Unfortunately, he became addicted to drugs and alcohol. In 1965, a violent outburst in Nashville had him banned from the famous Grande Old Opry venue. His addictions also caused the break-up of his marriage to Libreto, with whom he had four daughters - Rosanne, Kathleen, Cindy and Tara.
However, in the late 1960s Cash discovered God and met his future wife, June Carter, who offered him support and inspiration. The couple collaborated on a succession of acclaimed duet recordings, including Jackson and Long-Legged Guitar Pickin' Man (both 1967), before marrying in 1968.
The following year he won two Grammy awards for 'Johnny Cash Live at Folsom Prison'. Cash also presented his own variety program - The Johnny Cash Show - on the ABC television network for three years.
Cash reached a second peak of popularity in 1970. In addition to his television show, he performed for President Richard Nixon at the White House, acted with Kirk Douglas in The Gunfight, sang with John Williams and the Boston Pops Orchestra, and he was the subject of a documentary film.
His record sales were equally healthy as "Sunday Morning Coming Down" and "Flesh and Blood" were number one hits.

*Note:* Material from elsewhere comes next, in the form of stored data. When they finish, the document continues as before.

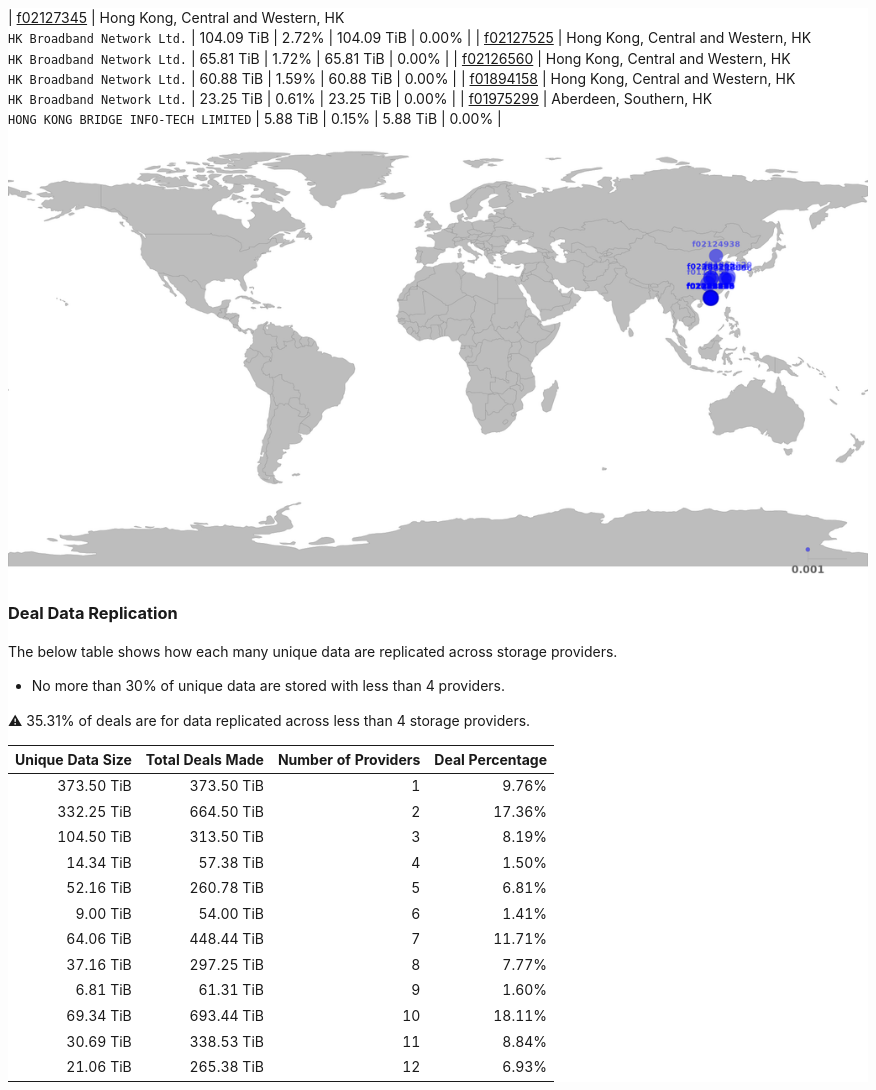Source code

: | [f02127345](https://filfox.info/en/address/f02127345) |                Hong Kong, Central and Western, HK<br/>`HK Broadband Network Ltd.` |         104.09 TiB |      2.72% |  104.09 TiB |           0.00% |
| [f02127525](https://filfox.info/en/address/f02127525) |                Hong Kong, Central and Western, HK<br/>`HK Broadband Network Ltd.` |          65.81 TiB |      1.72% |   65.81 TiB |           0.00% |
| [f02126560](https://filfox.info/en/address/f02126560) |                Hong Kong, Central and Western, HK<br/>`HK Broadband Network Ltd.` |          60.88 TiB |      1.59% |   60.88 TiB |           0.00% |
| [f01894158](https://filfox.info/en/address/f01894158) |                Hong Kong, Central and Western, HK<br/>`HK Broadband Network Ltd.` |          23.25 TiB |      0.61% |   23.25 TiB |           0.00% |
| [f01975299](https://filfox.info/en/address/f01975299) |                   Aberdeen, Southern, HK<br/>`HONG KONG BRIDGE INFO-TECH LIMITED` |           5.88 TiB |      0.15% |    5.88 TiB |           0.00% |

<img src="https://raw.githubusercontent.com/data-preservation-programs/filplus-checker-assets/main/filecoin-project/filecoin-plus-large-datasets/issues/1906/1692579088805.png"/>

### Deal Data Replication
The below table shows how each many unique data are replicated across storage providers.

- No more than 30% of unique data are stored with less than 4 providers.

⚠️ 35.31% of deals are for data replicated across less than 4 storage providers.

| Unique Data Size | Total Deals Made | Number of Providers | Deal Percentage |
| ---------------: | ---------------: | ------------------: | --------------: |
|       373.50 TiB |       373.50 TiB |                   1 |           9.76% |
|       332.25 TiB |       664.50 TiB |                   2 |          17.36% |
|       104.50 TiB |       313.50 TiB |                   3 |           8.19% |
|        14.34 TiB |        57.38 TiB |                   4 |           1.50% |
|        52.16 TiB |       260.78 TiB |                   5 |           6.81% |
|         9.00 TiB |        54.00 TiB |                   6 |           1.41% |
|        64.06 TiB |       448.44 TiB |                   7 |          11.71% |
|        37.16 TiB |       297.25 TiB |                   8 |           7.77% |
|         6.81 TiB |        61.31 TiB |                   9 |           1.60% |
|        69.34 TiB |       693.44 TiB |                  10 |          18.11% |
|        30.69 TiB |       338.53 TiB |                  11 |           8.84% |
|        21.06 TiB |       265.38 TiB |                  12 |           6.93% |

Throughout 1971, Cash continued to have hits, including the Top Three "Man in Black." He also became more socially active in the early '70s, campaigning for the civil rights of Native Americans and prisoners.
In the mid-'70s, Cash's presence on the country charts began to decline, but he continued to have a series of minor hits and the occasional chart-topper like 1976's "One Piece at a Time," or Top Ten hits like the Waylon Jennings duet "There Ain't No Good Chain Gang" and "(Ghost) Riders in the Sky."
Man in Black, Cash's autobiography, was published in 1975. In 1980, he became the youngest inductee to the Country Music Hall of Fame. However, the '80s were a rough time for Cash as his record sales continued to decline and he ran into trouble with Columbia. Cash also teamed up with Carl Perkins and Jerry Lee Lewis to record The Survivors in 1982, which was a mild success.
In 1991 he was presented with a Grammy Legend Award and, in 1992, he was inducted into the Rock and Roll Hall of Fame (adding to his place in the Country Music and Rockabilly Halls). He then collaborated with U2 on their 1993 album 'Zooropa'. His 1994 album, 'American Recordings' earned him a Grammy for Best Contemporary Folk Album. He was also invited to appear at rock festival Lollapalooza.
In 1997, another autobiography, Cash: The Autobiography, was published. It was around this time that Cash disclosed that he was suffering from Shy-Drager Syndrome, a progressive nervous disorder characterized by tremors, stiffness, and weakness. He was hospitalised several times with pneumonia and other illnesses.
Tragically, June Carter Cash died of complications following heart valve replacement surgery in May 2003. She was 73. Less than four months after his wife's death, Johnny Cash himself died at the age of 71. The cause was given as complications stemming from diabetes.